2. Gislebert held two hides and five eighths under Robert de Stafford.
3. Saric held one hide and a quarter under the King by sergeanty.
4. Hugh held one hide and an eighth in Hidrecote or Nidrecote under the Bishop of Bayeaux.
The two holdings held under Robert de Stafford were at some stage before the end of the 12th Century united to form the Middle Aston manor, which by 1279 also included the holding of Saric. The manor passed into the Brimpton family, from Brimpton in Berkshire who owned the village from the early 13th to late 14th centuries. They never lived in the parish, and a manor house was never attached to the estate. The village was the largest of the three Astons during this period.
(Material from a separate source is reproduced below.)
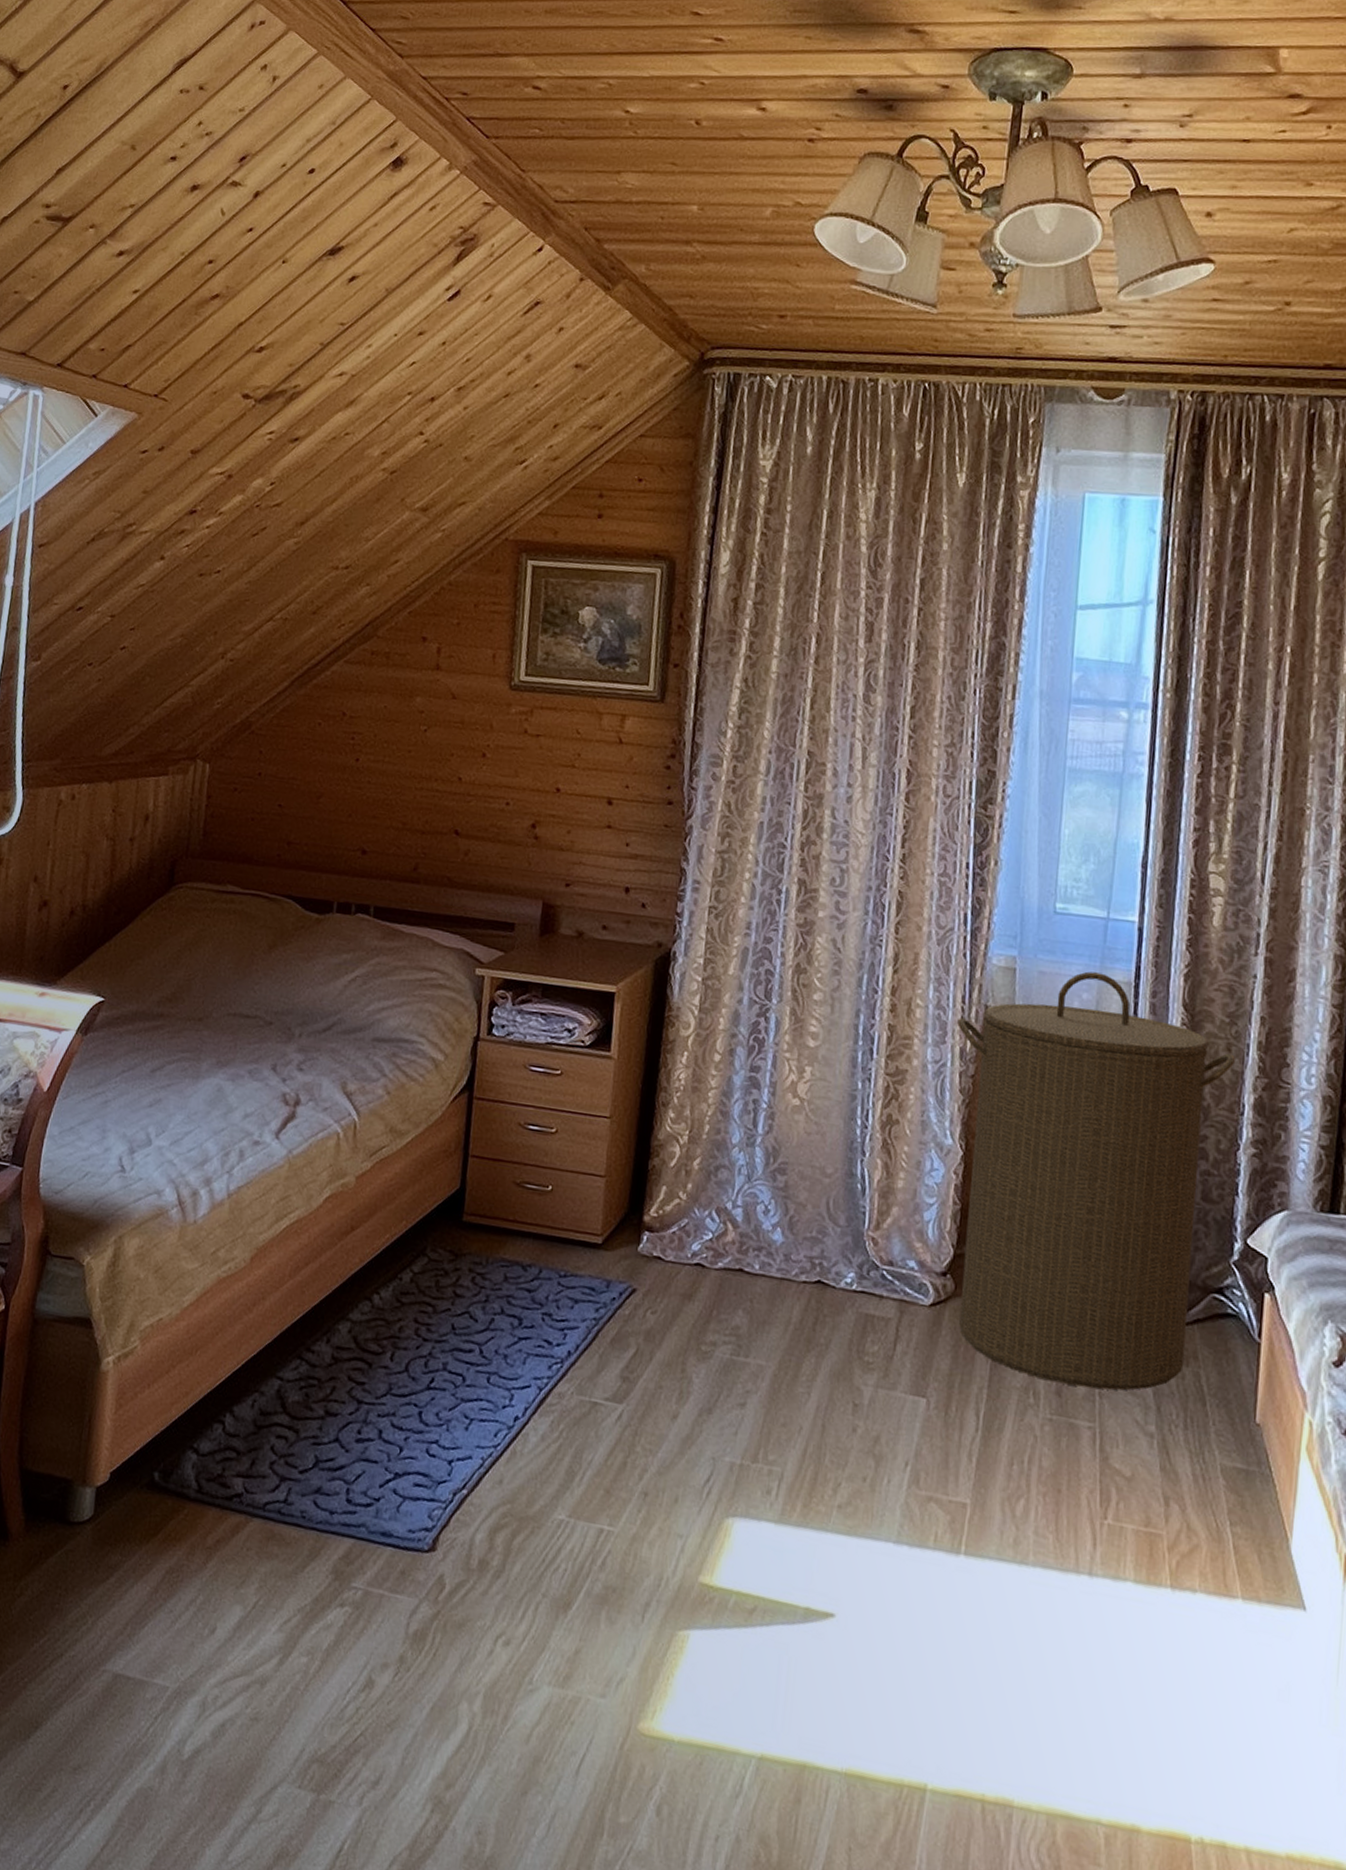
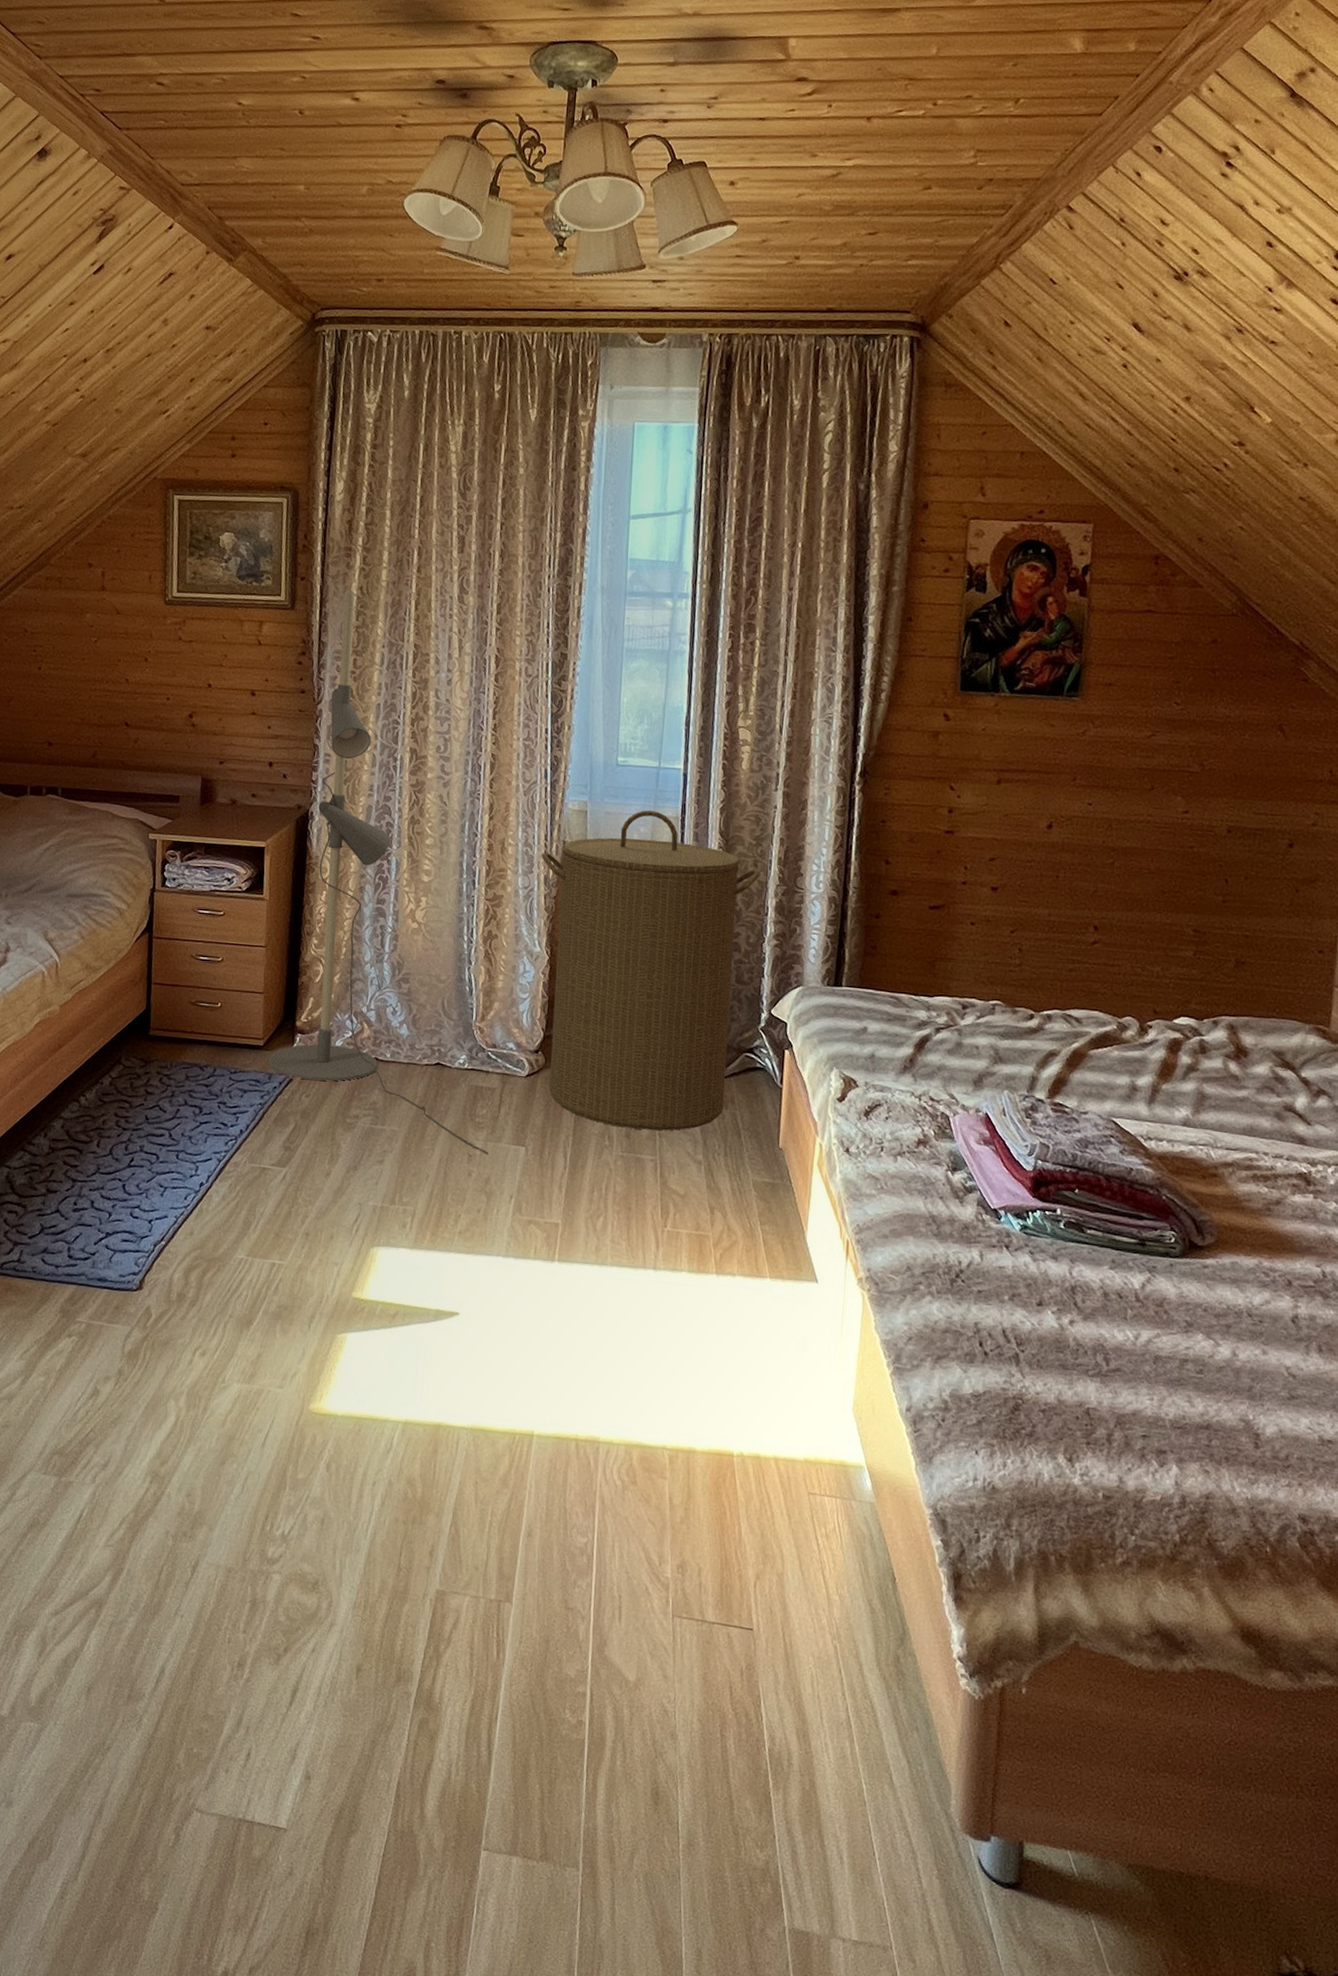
floor lamp: none [607,682,880,1405] -> present [268,590,489,1155]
During the fifteenth century Middle Aston was owned by first the Stokes family and then the Dyneley family.

===Nethercote===
During the Middle Ages there was a small hamlet called Nethercote in the parish of Middle Aston. After the Domesday survey it was held as a separate estate. In 1257 it was conveyed by Thomas Buffyn to Chetwode Priory. The hamlet was abandoned during the time of the Black Death. The remaining farm, which was known as the Nethercote Grange, remained in the ownership of the church until the Dissolution of the Monasteries in 1536. It initially passed to the Fermors of Somerton, but by the early 17th century had become part of the Middle Aston manor.